Defi can bring into mainstream a number of benefits. Among them are:
- Wide access. Regardless of national borders and citizenship, nowadays everyone who has an internet connection can take advantage of the enlarging DeFi system;
- Crowdfunding. With the help of decentralized protocol, individuals and organizations can achieve maximum reach to collect funding for various initiatives, including social support for the post-Covid recovery;
- Privacy. Especially in the financial world, privacy and data protection becomes a fundamental commodity owned by the user, not the organization;
- Data ownership. Enterprises can now facilitate the degree of control over their in-house data by creating a fully isolated digital ledger – private blockchain;
- Stablecoins. Not to mention the convenience of use, these digital tokens can also gain a mass adoption due to their stabilized characteristics, in addition to being an excellent mean for cross-border transactions.

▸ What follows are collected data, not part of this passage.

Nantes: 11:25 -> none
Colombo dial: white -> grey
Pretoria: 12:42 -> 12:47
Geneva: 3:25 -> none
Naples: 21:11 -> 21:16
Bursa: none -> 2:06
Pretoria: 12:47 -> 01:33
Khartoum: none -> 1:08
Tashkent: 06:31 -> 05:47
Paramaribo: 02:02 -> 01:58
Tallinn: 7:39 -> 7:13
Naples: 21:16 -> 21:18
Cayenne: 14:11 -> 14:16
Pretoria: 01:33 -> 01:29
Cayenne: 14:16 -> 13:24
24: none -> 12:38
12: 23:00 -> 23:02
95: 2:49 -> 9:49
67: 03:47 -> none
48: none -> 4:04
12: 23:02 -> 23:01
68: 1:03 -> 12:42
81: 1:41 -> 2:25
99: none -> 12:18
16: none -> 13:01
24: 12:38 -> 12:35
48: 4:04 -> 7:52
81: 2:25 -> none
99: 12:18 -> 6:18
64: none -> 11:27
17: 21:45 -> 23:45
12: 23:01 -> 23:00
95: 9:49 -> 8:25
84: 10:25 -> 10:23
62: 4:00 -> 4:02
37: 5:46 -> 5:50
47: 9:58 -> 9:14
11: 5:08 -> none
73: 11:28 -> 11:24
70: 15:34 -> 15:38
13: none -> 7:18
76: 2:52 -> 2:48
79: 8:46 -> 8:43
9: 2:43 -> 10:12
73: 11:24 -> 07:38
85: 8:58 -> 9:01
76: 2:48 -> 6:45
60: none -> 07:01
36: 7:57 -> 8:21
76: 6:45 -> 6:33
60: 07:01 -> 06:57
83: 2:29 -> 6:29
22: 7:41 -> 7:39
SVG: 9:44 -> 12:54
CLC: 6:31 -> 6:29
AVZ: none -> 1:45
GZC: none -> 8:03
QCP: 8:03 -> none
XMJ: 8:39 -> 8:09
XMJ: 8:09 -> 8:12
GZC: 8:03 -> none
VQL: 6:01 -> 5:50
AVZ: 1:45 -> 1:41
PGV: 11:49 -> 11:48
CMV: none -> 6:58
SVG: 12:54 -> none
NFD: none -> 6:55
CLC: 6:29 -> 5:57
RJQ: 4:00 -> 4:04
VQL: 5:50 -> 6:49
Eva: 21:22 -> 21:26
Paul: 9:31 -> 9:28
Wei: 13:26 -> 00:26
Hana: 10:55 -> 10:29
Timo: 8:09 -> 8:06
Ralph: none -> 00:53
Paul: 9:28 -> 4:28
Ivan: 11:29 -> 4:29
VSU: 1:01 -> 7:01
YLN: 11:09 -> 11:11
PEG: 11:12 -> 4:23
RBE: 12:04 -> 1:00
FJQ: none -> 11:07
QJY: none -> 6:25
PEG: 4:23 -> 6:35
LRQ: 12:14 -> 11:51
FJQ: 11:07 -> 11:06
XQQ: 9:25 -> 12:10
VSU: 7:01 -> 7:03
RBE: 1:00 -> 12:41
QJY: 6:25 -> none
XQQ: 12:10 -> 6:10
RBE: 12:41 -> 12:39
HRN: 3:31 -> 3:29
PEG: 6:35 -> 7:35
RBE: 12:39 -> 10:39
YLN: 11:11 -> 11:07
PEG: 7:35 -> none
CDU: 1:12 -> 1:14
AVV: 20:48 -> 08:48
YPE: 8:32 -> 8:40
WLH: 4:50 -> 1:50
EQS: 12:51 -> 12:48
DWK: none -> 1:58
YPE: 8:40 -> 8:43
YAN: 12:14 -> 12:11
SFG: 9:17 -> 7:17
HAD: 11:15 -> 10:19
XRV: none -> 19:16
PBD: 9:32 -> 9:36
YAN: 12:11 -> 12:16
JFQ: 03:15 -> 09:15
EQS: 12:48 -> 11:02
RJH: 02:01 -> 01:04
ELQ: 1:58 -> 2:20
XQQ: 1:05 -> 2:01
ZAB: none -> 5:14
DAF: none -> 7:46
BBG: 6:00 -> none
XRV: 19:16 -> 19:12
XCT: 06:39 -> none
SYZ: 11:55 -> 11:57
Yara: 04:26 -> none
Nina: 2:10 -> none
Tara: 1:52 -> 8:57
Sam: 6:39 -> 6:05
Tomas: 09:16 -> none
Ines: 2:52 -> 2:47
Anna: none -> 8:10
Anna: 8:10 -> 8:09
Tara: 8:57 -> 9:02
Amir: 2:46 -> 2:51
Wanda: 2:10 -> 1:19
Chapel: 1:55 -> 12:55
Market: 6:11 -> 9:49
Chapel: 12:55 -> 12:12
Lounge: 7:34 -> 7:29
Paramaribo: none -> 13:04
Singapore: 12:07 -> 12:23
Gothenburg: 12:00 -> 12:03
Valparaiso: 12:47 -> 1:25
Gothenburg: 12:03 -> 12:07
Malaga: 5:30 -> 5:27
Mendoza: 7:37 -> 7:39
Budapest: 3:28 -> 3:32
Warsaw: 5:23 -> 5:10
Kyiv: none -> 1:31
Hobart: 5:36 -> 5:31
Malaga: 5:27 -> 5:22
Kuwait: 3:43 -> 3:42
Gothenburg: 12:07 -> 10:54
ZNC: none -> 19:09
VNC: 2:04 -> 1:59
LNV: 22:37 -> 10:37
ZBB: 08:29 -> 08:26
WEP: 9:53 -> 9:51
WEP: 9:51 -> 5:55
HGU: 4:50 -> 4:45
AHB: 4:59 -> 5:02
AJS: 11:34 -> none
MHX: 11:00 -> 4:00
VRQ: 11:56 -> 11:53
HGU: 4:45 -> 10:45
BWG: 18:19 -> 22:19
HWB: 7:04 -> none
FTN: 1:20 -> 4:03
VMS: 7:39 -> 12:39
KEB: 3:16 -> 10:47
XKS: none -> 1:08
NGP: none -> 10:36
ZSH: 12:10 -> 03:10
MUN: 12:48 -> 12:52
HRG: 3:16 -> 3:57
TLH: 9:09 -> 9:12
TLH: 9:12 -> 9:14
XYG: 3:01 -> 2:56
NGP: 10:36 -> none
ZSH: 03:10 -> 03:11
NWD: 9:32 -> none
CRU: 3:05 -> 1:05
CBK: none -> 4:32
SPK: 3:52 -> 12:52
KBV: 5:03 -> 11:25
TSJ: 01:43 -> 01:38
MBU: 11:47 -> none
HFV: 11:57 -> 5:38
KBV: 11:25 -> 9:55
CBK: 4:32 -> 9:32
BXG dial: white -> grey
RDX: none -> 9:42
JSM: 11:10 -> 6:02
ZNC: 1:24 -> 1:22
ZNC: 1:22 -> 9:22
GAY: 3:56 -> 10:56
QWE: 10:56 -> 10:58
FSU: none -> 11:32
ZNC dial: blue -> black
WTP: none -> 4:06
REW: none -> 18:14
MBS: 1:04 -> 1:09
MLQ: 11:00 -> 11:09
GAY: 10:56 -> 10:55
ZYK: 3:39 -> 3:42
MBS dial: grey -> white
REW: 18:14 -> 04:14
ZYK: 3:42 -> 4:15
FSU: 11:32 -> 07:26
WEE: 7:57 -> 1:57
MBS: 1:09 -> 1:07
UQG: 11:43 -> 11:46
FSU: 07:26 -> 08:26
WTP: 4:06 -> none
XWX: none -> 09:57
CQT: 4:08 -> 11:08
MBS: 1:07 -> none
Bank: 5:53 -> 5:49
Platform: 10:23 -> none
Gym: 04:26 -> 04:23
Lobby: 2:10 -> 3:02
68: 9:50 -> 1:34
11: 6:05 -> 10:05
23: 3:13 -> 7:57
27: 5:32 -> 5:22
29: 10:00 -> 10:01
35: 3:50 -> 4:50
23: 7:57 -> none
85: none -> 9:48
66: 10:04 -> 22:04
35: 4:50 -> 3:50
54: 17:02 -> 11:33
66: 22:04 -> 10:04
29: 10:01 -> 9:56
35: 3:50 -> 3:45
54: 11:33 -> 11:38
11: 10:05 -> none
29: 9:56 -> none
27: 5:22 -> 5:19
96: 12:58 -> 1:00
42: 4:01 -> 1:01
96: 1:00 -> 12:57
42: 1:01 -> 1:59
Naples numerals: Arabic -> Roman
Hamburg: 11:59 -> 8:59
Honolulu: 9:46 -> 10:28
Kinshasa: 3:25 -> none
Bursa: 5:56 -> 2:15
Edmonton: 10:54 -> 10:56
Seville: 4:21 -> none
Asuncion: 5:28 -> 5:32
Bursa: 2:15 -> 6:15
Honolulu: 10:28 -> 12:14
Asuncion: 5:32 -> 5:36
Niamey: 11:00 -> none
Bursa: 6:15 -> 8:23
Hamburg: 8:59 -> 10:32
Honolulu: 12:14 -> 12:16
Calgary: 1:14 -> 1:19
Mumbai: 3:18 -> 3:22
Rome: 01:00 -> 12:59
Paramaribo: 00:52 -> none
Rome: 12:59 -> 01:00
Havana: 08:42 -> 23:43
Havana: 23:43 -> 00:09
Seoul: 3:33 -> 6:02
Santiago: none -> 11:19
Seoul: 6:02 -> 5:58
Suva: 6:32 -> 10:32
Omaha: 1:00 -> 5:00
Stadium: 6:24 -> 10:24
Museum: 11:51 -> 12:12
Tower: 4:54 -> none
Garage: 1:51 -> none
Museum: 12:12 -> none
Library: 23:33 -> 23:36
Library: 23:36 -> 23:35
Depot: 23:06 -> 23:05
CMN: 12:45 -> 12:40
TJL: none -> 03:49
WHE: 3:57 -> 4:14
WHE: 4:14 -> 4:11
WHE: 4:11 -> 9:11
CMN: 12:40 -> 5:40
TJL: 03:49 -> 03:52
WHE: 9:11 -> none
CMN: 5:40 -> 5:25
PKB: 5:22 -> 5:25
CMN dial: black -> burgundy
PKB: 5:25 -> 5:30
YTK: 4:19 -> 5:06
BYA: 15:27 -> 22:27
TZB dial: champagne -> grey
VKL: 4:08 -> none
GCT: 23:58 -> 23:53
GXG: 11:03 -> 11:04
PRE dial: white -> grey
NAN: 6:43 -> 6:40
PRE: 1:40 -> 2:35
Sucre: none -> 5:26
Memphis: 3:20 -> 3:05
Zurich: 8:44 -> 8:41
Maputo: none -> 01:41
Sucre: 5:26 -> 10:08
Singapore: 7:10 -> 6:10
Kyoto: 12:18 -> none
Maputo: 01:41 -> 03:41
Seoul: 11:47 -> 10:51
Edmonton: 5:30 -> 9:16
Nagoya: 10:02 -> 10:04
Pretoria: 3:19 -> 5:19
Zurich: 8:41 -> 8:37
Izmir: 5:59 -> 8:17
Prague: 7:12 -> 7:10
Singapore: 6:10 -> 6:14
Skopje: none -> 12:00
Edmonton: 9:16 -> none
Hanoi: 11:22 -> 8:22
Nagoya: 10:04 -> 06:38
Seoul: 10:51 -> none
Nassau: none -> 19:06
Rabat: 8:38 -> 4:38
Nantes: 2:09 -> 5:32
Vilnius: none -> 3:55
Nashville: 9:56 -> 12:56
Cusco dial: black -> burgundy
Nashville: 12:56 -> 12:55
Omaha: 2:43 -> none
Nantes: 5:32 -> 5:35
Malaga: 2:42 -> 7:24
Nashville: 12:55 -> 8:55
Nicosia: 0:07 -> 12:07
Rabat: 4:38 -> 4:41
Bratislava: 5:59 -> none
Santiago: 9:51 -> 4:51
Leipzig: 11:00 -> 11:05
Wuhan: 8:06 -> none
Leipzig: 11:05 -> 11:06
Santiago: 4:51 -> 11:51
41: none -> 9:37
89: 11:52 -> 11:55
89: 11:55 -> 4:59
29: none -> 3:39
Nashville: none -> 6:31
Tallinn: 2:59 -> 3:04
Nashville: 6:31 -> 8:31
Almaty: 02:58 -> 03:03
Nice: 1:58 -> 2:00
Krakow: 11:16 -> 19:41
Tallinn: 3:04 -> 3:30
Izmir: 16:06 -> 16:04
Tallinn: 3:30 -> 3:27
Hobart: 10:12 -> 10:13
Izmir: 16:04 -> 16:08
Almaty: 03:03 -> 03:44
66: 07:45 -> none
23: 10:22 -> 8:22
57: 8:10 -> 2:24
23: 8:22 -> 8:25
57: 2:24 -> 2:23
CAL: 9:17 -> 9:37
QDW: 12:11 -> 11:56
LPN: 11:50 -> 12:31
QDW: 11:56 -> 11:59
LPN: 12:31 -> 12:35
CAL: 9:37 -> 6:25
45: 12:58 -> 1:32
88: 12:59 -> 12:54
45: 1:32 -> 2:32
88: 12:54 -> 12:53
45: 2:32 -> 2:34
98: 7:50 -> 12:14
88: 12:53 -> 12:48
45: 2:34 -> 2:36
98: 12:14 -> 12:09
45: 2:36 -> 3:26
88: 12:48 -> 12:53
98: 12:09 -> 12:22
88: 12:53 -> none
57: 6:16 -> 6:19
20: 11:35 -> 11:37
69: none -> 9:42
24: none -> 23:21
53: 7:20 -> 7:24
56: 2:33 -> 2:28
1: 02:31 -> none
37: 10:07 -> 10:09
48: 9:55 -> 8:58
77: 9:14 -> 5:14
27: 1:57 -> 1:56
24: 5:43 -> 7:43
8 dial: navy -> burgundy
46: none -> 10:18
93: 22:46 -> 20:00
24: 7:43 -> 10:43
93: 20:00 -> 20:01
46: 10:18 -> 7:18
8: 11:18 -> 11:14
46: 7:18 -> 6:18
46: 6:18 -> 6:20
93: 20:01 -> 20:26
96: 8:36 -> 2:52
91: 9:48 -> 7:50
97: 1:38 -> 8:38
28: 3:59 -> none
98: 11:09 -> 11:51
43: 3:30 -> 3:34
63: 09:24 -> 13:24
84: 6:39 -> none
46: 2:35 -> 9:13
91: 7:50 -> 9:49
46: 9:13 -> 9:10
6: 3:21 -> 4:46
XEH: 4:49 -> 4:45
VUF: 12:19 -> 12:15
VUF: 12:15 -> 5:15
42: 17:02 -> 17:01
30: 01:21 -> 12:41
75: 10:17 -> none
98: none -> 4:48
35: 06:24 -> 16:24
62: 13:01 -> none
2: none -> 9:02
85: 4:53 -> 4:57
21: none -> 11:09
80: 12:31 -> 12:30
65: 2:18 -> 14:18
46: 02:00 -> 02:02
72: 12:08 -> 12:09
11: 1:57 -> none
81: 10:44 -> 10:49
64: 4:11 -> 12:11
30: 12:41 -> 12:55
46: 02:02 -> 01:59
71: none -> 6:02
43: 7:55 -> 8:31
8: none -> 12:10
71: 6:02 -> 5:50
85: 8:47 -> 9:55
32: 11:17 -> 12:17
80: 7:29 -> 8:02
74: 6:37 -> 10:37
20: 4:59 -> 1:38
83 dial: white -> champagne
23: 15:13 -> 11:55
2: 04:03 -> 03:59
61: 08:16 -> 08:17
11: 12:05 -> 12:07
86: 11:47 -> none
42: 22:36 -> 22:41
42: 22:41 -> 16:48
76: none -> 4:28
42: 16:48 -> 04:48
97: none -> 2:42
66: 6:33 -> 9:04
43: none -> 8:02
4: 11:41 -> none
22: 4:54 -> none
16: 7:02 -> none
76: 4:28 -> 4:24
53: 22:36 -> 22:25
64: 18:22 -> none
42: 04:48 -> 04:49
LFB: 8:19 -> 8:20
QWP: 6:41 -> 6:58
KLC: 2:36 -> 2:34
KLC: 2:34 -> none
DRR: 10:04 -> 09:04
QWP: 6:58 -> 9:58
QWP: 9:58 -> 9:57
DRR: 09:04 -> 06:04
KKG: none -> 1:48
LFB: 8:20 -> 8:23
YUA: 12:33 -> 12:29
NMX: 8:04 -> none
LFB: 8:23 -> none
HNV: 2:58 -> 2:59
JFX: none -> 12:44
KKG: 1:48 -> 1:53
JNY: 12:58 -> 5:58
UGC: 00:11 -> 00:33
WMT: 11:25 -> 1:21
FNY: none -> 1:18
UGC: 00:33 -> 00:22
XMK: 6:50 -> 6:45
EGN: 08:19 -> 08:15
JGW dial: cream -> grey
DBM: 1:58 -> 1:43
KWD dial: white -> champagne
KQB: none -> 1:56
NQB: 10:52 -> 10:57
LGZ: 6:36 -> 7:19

These days, DeFi gradually starts building bridges with the real world. The major cryptocurrency exchange Coinbase made public its intentions to get listed on the New York Stock Exchange (NYSE), presumably by early 2021.
Some analysts predict that this move will stir more public interest around cryptocurrency and its instruments, similar to Bitcoin perpetual contracts. An ever-growing number of people will also become aware of digital tokens and their benefits, which will facilitate the positions of DeFi in a global economy struggling to make its way after Covid-19.